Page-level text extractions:

* * * * * * *

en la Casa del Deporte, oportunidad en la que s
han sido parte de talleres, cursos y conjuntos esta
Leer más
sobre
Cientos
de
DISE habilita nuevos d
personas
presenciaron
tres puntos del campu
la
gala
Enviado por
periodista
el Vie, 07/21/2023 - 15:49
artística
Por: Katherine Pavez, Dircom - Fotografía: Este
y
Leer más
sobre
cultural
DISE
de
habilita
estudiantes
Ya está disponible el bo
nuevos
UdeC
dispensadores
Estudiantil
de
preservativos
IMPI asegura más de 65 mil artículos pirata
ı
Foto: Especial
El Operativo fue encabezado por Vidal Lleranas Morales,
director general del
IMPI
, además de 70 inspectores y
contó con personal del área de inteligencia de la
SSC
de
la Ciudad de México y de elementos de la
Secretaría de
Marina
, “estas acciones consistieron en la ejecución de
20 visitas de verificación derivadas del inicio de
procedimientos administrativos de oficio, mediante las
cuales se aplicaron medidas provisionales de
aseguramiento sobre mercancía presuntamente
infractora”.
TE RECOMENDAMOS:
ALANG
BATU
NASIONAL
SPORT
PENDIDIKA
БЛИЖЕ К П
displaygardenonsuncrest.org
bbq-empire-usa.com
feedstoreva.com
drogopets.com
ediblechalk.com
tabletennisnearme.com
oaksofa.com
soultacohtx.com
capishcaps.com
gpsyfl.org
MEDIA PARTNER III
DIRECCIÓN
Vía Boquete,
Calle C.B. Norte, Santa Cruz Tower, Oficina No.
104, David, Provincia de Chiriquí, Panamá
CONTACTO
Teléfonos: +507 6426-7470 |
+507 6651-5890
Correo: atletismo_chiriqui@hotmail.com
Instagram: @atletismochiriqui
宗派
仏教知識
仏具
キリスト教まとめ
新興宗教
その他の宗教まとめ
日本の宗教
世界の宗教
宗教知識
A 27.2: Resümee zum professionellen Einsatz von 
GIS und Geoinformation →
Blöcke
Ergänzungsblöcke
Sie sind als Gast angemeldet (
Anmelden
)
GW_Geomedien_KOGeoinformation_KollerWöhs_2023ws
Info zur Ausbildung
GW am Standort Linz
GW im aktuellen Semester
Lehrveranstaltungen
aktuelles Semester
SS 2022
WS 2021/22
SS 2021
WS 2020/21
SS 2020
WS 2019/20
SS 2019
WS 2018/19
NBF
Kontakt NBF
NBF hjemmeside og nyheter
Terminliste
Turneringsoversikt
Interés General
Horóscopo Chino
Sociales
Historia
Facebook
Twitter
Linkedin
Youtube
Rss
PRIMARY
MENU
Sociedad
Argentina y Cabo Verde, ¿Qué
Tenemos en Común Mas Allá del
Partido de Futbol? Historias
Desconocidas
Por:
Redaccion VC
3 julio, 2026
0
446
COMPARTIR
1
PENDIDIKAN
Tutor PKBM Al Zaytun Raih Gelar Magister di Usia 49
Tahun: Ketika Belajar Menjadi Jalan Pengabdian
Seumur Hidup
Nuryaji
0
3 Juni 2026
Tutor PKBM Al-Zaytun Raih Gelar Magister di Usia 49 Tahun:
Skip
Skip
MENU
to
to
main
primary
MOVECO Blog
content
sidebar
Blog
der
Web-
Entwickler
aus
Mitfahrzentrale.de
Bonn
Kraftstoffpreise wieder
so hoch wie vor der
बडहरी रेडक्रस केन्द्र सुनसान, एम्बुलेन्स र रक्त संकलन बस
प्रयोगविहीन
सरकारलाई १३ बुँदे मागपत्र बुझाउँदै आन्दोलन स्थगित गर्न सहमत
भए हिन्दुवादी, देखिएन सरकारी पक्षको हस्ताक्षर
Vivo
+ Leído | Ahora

* * * * * * *

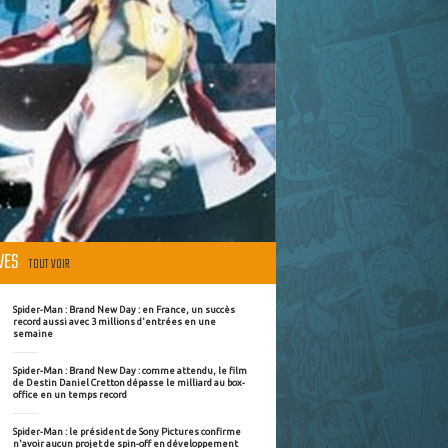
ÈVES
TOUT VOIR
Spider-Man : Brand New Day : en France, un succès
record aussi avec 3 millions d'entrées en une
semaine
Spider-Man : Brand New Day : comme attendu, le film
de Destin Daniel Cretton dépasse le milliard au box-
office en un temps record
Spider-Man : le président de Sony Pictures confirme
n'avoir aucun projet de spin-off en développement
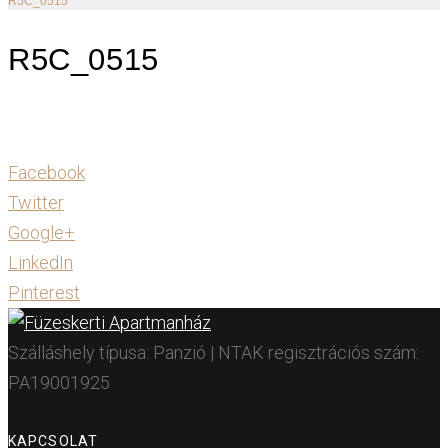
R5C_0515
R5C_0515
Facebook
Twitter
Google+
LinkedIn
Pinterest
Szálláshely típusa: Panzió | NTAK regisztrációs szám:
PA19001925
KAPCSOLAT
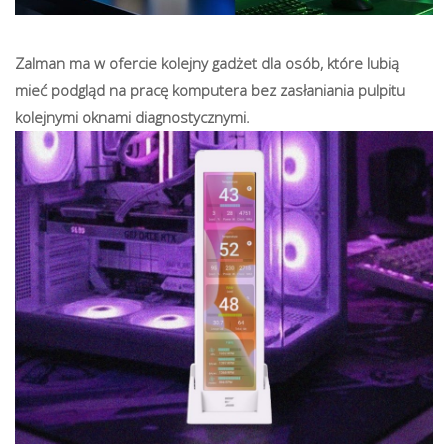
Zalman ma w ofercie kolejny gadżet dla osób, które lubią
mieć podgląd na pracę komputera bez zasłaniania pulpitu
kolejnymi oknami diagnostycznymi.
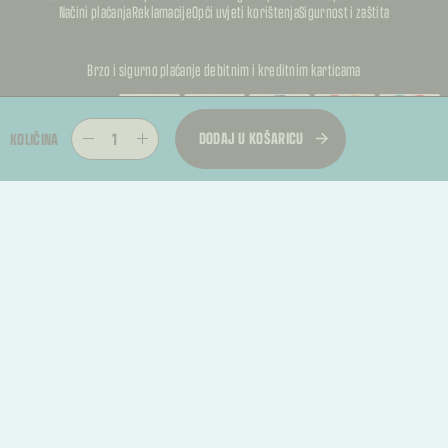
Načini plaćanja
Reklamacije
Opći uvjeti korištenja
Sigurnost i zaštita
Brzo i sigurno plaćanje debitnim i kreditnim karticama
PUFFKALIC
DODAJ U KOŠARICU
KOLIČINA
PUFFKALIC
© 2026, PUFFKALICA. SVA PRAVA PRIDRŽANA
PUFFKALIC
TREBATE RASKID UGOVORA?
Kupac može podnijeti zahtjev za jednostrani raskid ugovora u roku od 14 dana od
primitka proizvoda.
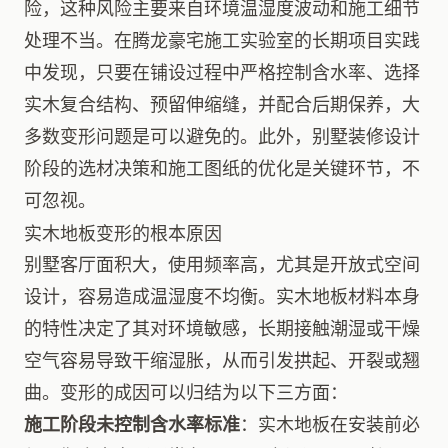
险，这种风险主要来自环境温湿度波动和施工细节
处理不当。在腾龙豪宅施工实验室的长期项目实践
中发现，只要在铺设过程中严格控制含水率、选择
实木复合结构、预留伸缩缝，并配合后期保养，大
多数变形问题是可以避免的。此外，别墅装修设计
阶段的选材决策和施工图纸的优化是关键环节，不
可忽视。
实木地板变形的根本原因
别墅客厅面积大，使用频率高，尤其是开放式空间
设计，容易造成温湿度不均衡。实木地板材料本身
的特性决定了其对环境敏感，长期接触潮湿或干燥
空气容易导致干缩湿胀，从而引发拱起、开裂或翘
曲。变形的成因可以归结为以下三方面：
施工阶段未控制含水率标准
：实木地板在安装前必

* * * * * * *

» **To-do item**: Using the entries above, give back exactly the line containing "GW am Standort Linz", the line containing "Tutor PKBM Al Zaytun", and every line between them, and nothing else.

» **Problem solution**:
GW am Standort Linz
GW im aktuellen Semester
Lehrveranstaltungen
aktuelles Semester
SS 2022
WS 2021/22
SS 2021
WS 2020/21
SS 2020
WS 2019/20
SS 2019
WS 2018/19
NBF
Kontakt NBF
NBF hjemmeside og nyheter
Terminliste
Turneringsoversikt
Interés General
Horóscopo Chino
Sociales
Historia
Facebook
Twitter
Linkedin
Youtube
Rss
PRIMARY
MENU
Sociedad
Argentina y Cabo Verde, ¿Qué
Tenemos en Común Mas Allá del
Partido de Futbol? Historias
Desconocidas
Por:
Redaccion VC
3 julio, 2026
0
446
COMPARTIR
1
PENDIDIKAN
Tutor PKBM Al Zaytun Raih Gelar Magister di Usia 49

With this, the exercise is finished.